[[ Text block, beginning ]]

Genotyping data were available for 146 plants. Tree diversity was determined for molecular data, and their relationship with phenotypic data generated by Plaza et al. [13] was studied.

Phenotypic data were measured between 2010 and 2012 for all the trees planted in 2007. During this time, the traits observed were the following: plant height (PH), stem diameter (SD), number of branches (NB), number of nodes per branch (NN), and internode length (IL). Outlier data were removed whenever found and replaced the missing values. PCA analyses were performed using the dudi.pca function from the ade4 R package [17]. Five principal components were chosen after observing the screen plot of eigenvalues. Correlation circle was drawn using the s.corcircle function and the representation of individuals for the first two components was drawn using the s.class function.

Two types of analyses were performed on these data. A clustering tree was first built on 249 plants using the dissimilar Euclidian distance evaluated by average linkage for the 17 traits observed across the three years. Another analysis was performed using a Principal Components Analysis (PCA) on five vigor traits (yield of cherry beans, number of cushion flowers, total of productive branches, total of branches per tree, and tree height) across three years observed on the 146 trees analyzed for genetic diversity.

[[ Text block, end ]]

Requirement 1: Summarize the passage on tree diversity analyses in two sentences.
Requirement 2: Print the stretch of the passage on tree diversity analyses from "Two types of" through "for genetic diversity.".

[[ Data for analysis, beginning ]]

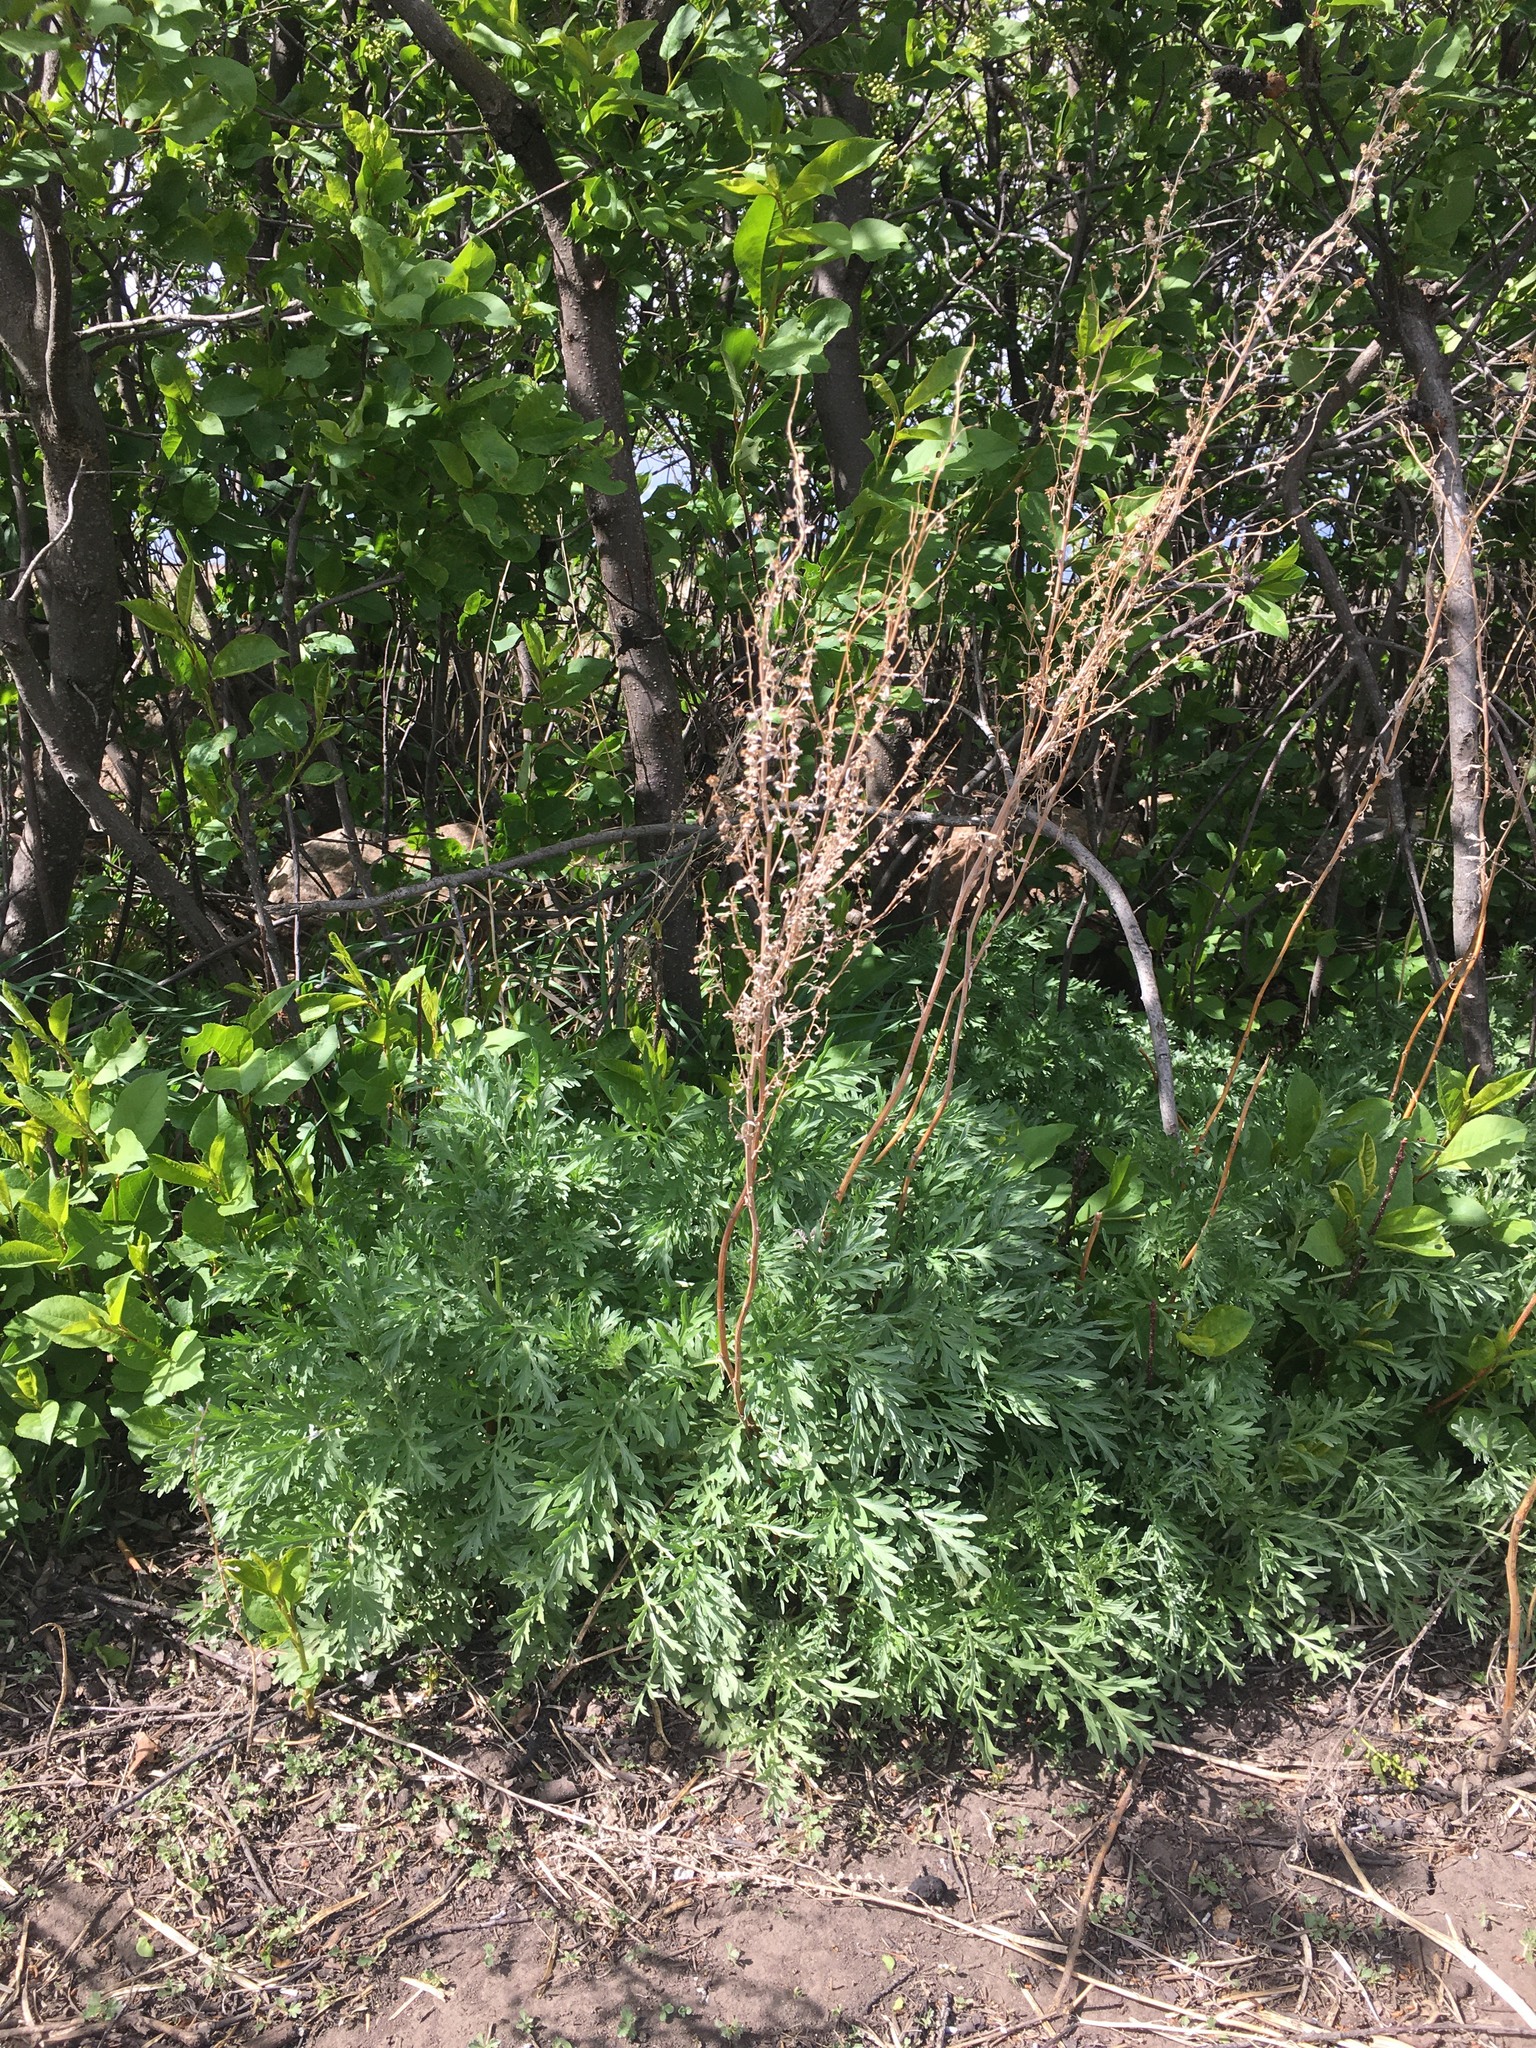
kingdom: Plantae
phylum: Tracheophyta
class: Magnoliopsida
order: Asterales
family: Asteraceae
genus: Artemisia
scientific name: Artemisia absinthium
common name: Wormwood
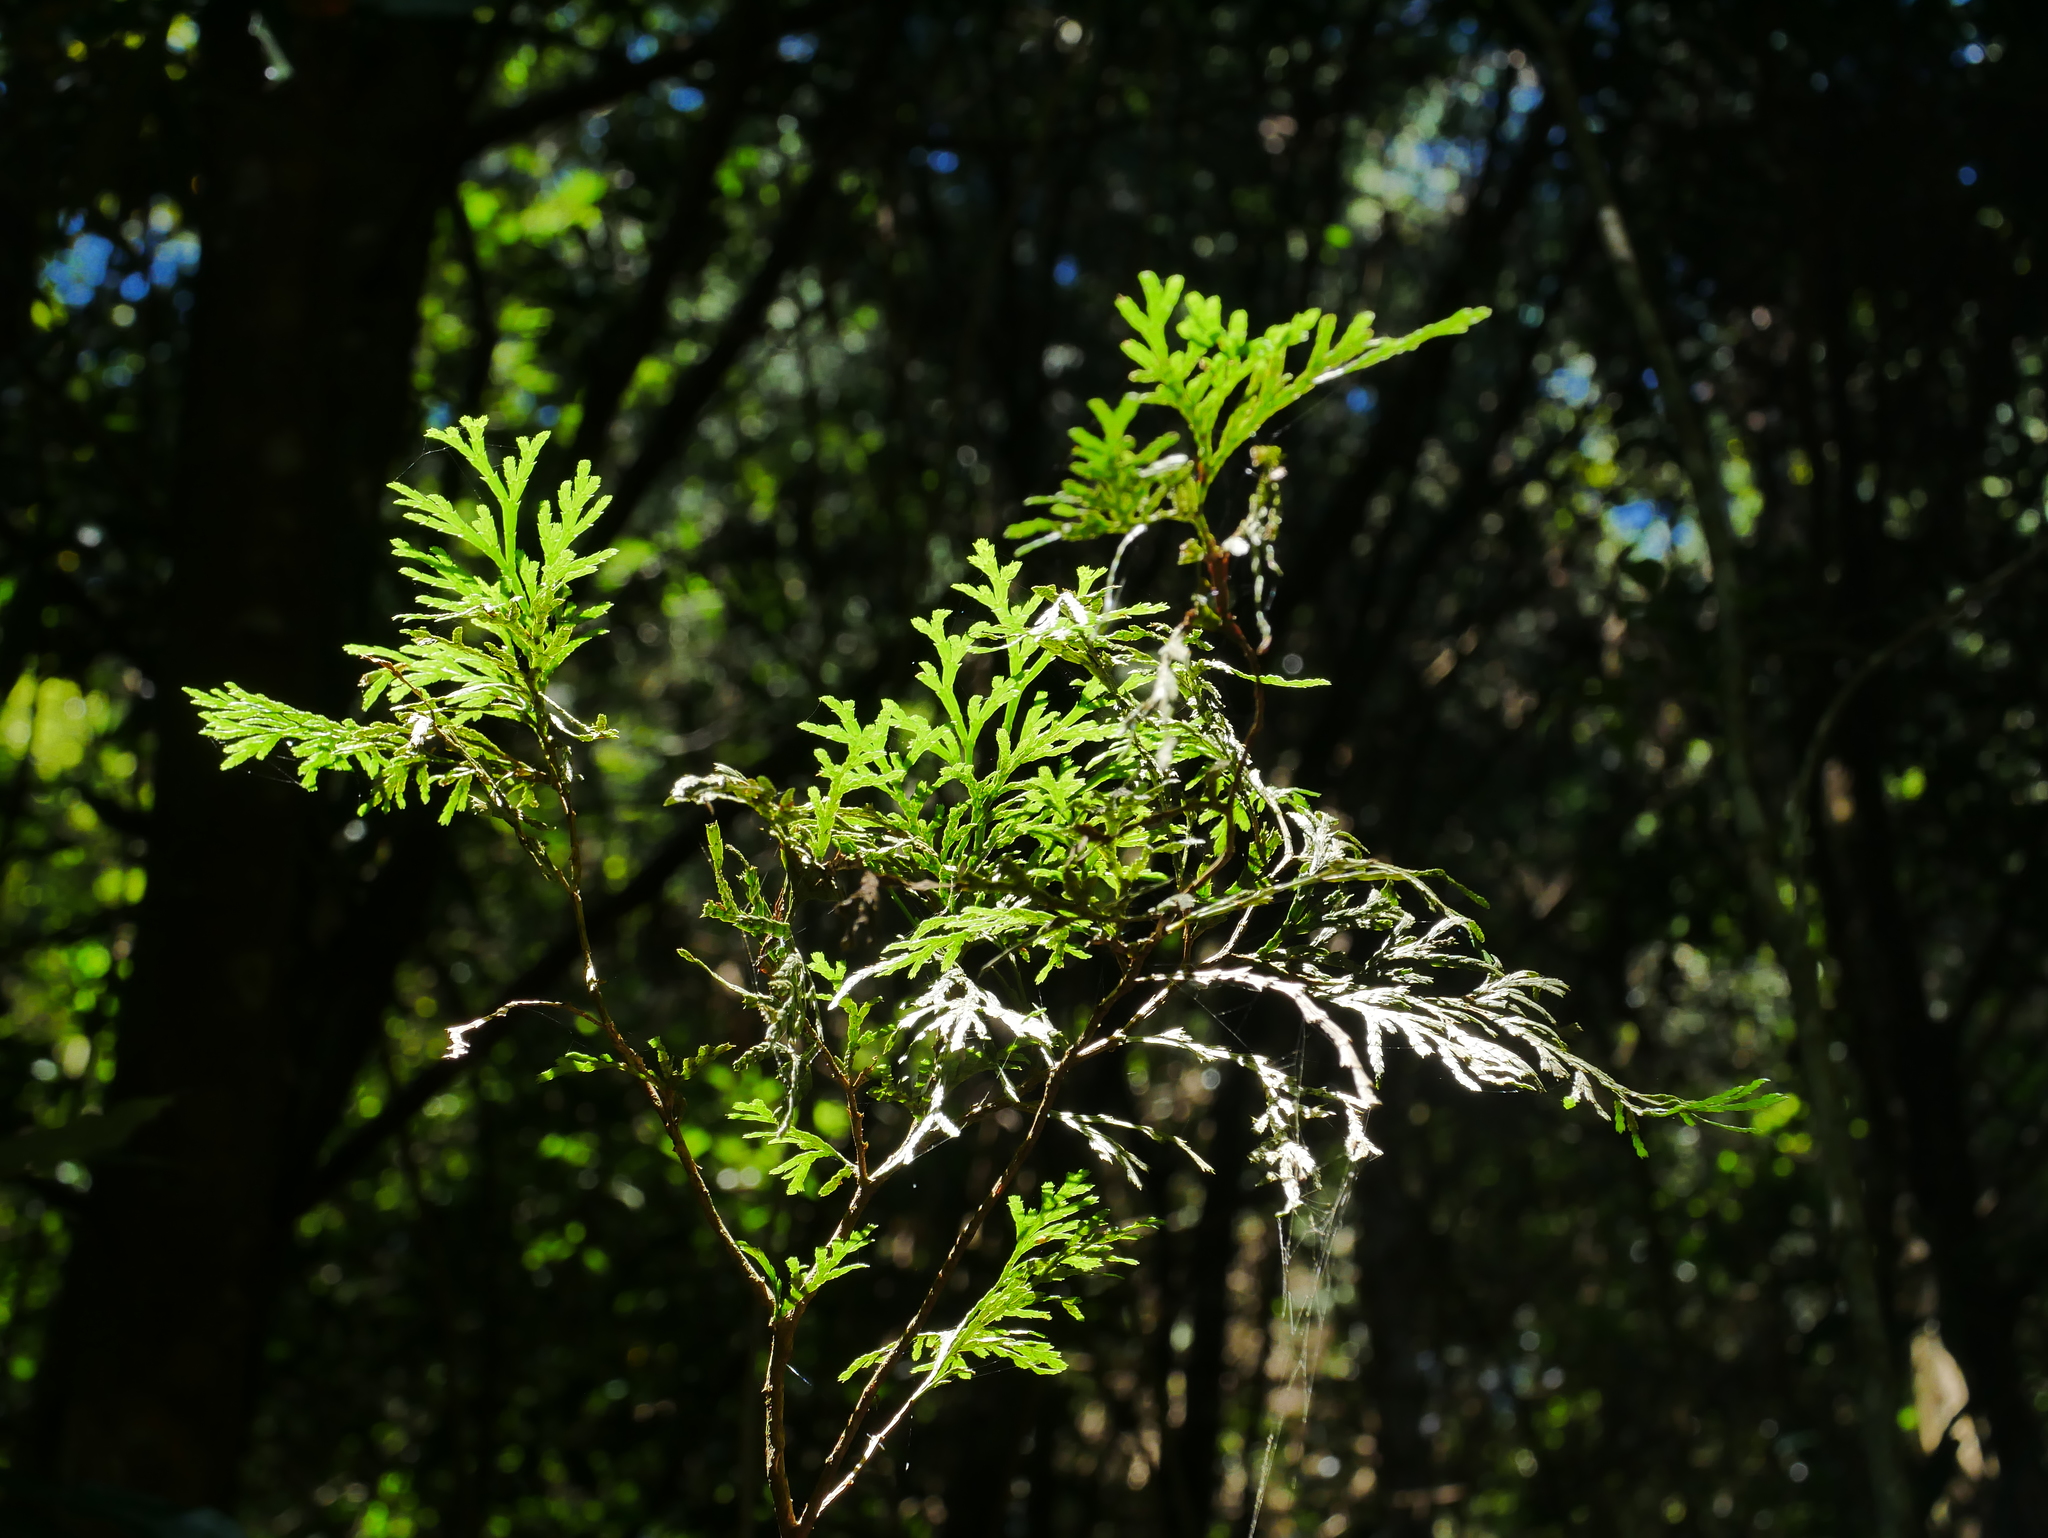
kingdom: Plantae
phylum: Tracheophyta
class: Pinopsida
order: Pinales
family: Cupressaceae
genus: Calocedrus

[[ Data for analysis, end ]]

Expected answer 1: Genotyping data for 146 plants were used to determine tree diversity and its relationship with phenotypic data, which were measured between 2010 and 2012 on trees planted in 2007 for traits including plant height, stem diameter, number of branches, nodes per branch, and internode length. These data were analyzed with PCA using the ade4 R package, with a clustering tree built on 249 plants from Euclidean distance and average linkage across 17 traits, and with a PCA of five vigor traits on the 146 genotyped trees.

Expected answer 2:
Two types of analyses were performed on these data. A clustering tree was first built on 249 plants using the dissimilar Euclidian distance evaluated by average linkage for the 17 traits observed across the three years. Another analysis was performed using a Principal Components Analysis (PCA) on five vigor traits (yield of cherry beans, number of cushion flowers, total of productive branches, total of branches per tree, and tree height) across three years observed on the 146 trees analyzed for genetic diversity.